„Müßiggang ist aller Laster Anfang“, meinte der deutsche Schriftsteller, Wissenschaftler und Revolutionär Georg Büchner mit einem Augenzwinkern. Er ließ in seinem 1836 verfassten Werk „Leonce und Lena“, einem Lustspiel, den Prinzen Leonce vom Königreich Popo, klagen: „Es krassiert ein entsetzlicher Müßiggang. Müßiggang ist aller Laster Anfang.“
Dabei ist der Prinz selbst der größte Müßiggänger. Variationen dieses Ausspruchs sind „Wer rastet, der rostet“ oder „Ohne Fleiß kein Preis“.

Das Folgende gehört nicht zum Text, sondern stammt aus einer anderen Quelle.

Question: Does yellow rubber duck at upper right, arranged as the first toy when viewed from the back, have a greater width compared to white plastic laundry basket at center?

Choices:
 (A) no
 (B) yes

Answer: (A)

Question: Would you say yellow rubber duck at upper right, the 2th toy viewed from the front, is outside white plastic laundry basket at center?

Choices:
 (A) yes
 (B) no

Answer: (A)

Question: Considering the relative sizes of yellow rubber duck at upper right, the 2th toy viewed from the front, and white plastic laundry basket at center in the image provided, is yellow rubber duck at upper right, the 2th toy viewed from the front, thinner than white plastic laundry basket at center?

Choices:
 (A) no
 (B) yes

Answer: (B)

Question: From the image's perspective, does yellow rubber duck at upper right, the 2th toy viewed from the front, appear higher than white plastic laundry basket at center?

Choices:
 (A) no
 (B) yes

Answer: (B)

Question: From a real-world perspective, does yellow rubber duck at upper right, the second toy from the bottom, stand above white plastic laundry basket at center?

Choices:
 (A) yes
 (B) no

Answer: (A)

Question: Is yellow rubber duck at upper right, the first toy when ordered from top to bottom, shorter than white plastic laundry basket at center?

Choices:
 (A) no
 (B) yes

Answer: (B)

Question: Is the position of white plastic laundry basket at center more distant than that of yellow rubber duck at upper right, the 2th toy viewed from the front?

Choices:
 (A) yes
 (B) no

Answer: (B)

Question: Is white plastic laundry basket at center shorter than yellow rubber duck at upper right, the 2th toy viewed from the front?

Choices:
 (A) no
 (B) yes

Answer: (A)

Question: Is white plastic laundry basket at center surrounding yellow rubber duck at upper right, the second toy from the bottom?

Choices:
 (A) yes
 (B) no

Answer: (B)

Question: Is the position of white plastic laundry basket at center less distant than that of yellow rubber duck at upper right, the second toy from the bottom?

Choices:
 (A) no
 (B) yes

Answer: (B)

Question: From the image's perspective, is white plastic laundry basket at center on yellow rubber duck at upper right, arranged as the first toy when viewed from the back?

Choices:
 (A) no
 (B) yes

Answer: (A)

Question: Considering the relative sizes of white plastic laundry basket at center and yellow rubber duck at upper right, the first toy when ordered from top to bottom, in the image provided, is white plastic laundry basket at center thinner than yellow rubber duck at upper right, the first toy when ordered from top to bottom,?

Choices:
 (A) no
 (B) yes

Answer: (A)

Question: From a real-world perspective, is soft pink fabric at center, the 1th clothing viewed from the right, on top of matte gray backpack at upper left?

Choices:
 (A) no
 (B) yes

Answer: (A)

Aber stimmt das? Der Jahrhundert-Entertainer Harald Juhnke antwortete auf die Frage, was für ihn Glück sei, mit: „Keine Termine und leicht einen sitzen.“ Keine Termine! Müßiggang hat entgegen der Vorstellung jedoch nichts mit Untätigkeit oder gar Faulheit oder Trägheit zu tun. Und die Angst, sie würde das Laster fördern, wurzelt wohl in der protestantischen Arbeitsethik des 18. Jahrhunderts, die die Arbeit in den Mittelpunkt des Lebens rückte, um die herum sich alles andere unterzuordnen habe.

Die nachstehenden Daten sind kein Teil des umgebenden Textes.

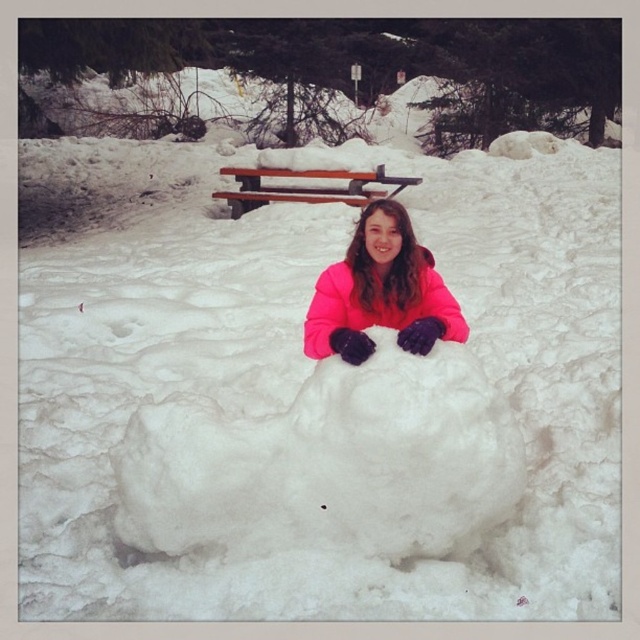
Between white fluffy snowball at center and pink fleece jacket at center, which one has less height?

pink fleece jacket at center

Does white fluffy snowball at center have a greater width compared to pink fleece jacket at center?

Indeed, white fluffy snowball at center has a greater width compared to pink fleece jacket at center.

Where is `white fluffy snowball at center`? Image resolution: width=640 pixels, height=640 pixels. white fluffy snowball at center is located at coordinates (330, 464).

I want to click on white fluffy snowball at center, so click(330, 464).

Who is positioned more to the left, white fluffy snowball at center or brown wooden bench at upper center?

From the viewer's perspective, brown wooden bench at upper center appears more on the left side.

Which is behind, point (515, 467) or point (248, 180)?

The point (248, 180) is behind.

Where is `white fluffy snowball at center`? white fluffy snowball at center is located at coordinates [330, 464].

Between pink fleece jacket at center and brown wooden bench at upper center, which one has more height?

With more height is brown wooden bench at upper center.

Can you confirm if pink fleece jacket at center is positioned to the left of brown wooden bench at upper center?

No, pink fleece jacket at center is not to the left of brown wooden bench at upper center.

Locate an element on the screen. pink fleece jacket at center is located at coordinates click(x=380, y=291).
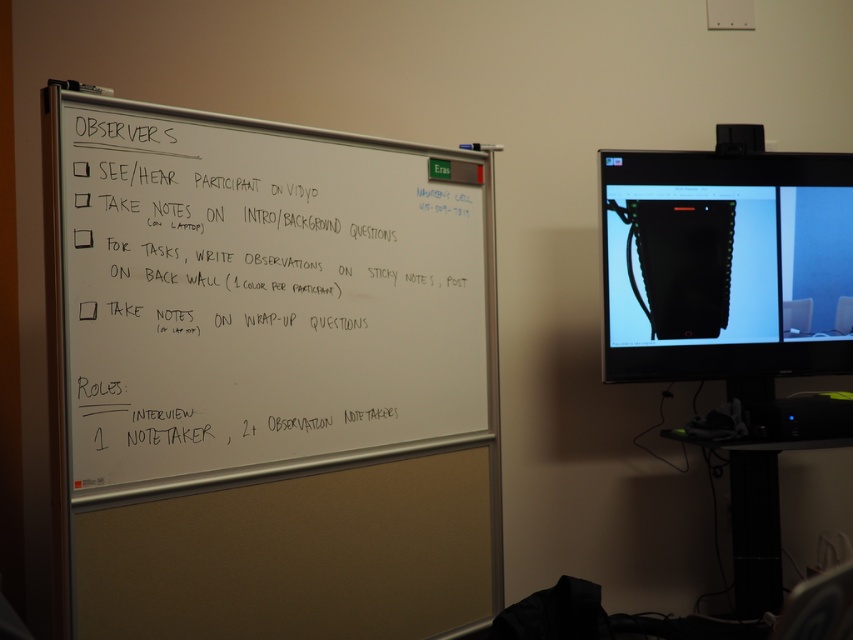
Does whiteboard at left have a lesser width compared to matte black bag at upper right?

No.

Is whiteboard at left below matte black bag at upper right?

Yes.

Locate an element on the screen. whiteboard at left is located at coordinates (267, 376).

Where is `whiteboard at left`? Image resolution: width=853 pixels, height=640 pixels. whiteboard at left is located at coordinates (267, 376).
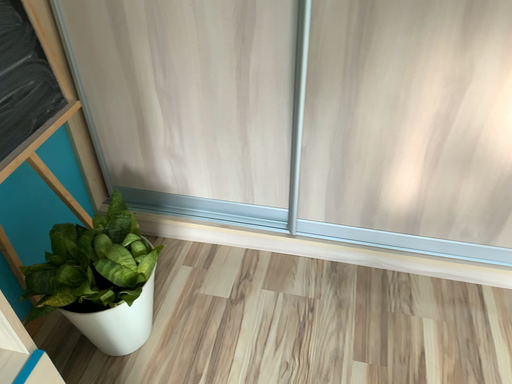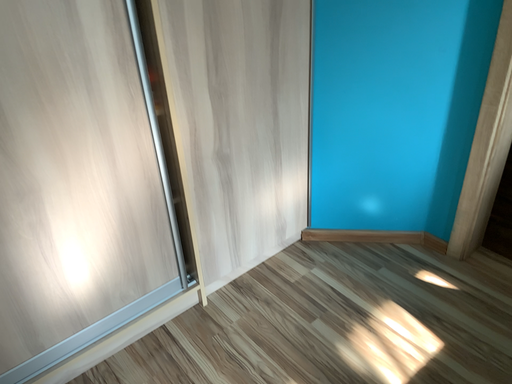
Question: How did the camera likely rotate when shooting the video?

Choices:
 (A) rotated left
 (B) rotated right

Answer: (B)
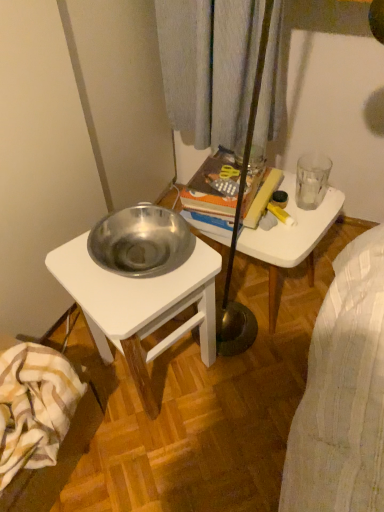
This screenshot has height=512, width=384. Identify the location of vacant region in front of polished silver bowl at left. (169, 458).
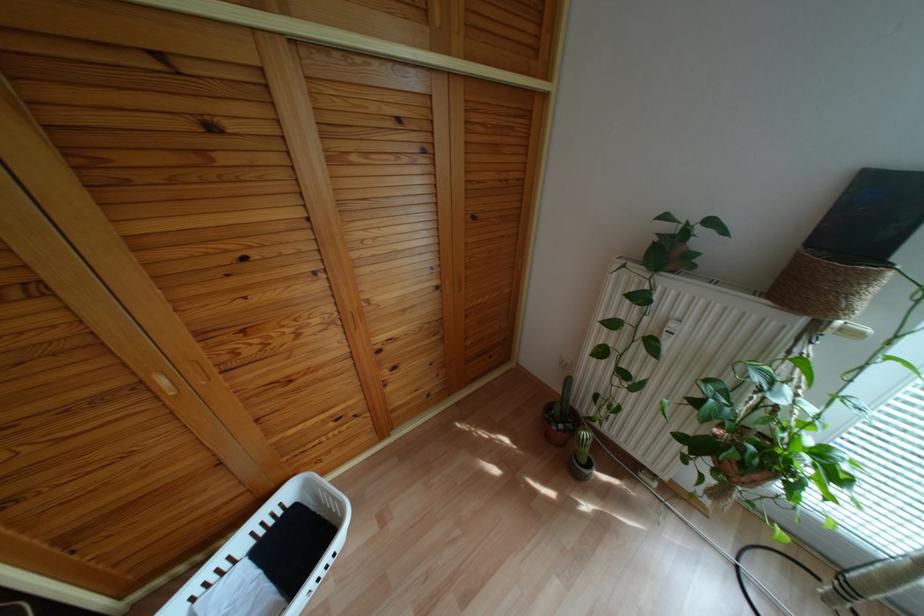
The location [558,426] corresponds to which object?

It corresponds to the grey plant pot in the image.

Müßiggang bedeutet auch, die Dinge SEIN zu lassen
Man kann seine Arbeit müßig erledigen, müßig Sport machen. Das bedeutet, im Augenblick des Tuns sein und nicht unter Druck eine Checkliste abarbeiten. Von der Muße ist es nicht mehr weit bis zur Muse. Der Mensch ist „von der Muse geküsst“, wenn ihm etwas Kreatives gelingt. Der besondere Einfall wird oftmals nicht mit Anstrengung erreicht, sondern durch Loslassen. Die Muse verhält sich wie eine Katze. Sie springt dem auf den Schoß, der sie ignoriert. Das werbende Anstarren verjagt sie.
Die buddhistische Tugend des Loslassens ist Voraussetzung für den gelungenen Müßiggang. Wir klammern uns an Dinge, an Ansichten und Meinungen. Etwa an die Vorstellung, Leistungen in immer kürzeren Zeiträumen erbringen zu müssen. In die damit gewonnene Zeit pressen wir dann neue Aufgaben. Der Hinweis auf den Optimierungswahn der Moderne ist bereits zum Gemeinplatz geworden. Man möchte abwinken: hundert Mal gehört. Das ändert allerdings nichts am Wahrheitsgehalt dieser Beobachtung.
Dieser Artikel erschien in der Ursache\Wirkung №. 118: „Zufriedenheit"
Müßiggang bedeutet auch, die Dinge SEIN zu lassen: In der Früh etwa nicht sofort aufzuspringen und aktiv zu werden. Statt bereits beim Morgentee oder -kaffee nebenher Mails zu checken, lieber einmal gedankenverloren aus dem Fenster in die Weite blicken. „Wer loslässt, hat beide Hände frei“, heißt es treffend. Ein Müßiggänger achtet darauf, dass sie frei bleiben. Seit ich mehr Müßiggang in mein Leben integriert habe, bin ich zufriedener. Das fällt mir als Mensch mit einem Hang zum Perfektionismus nicht leicht. Aber das Abwinken mit einem Lächeln auf den Lippen: „Ach, das lass ich jetzt so, wie es ist“, wirkt befreiend.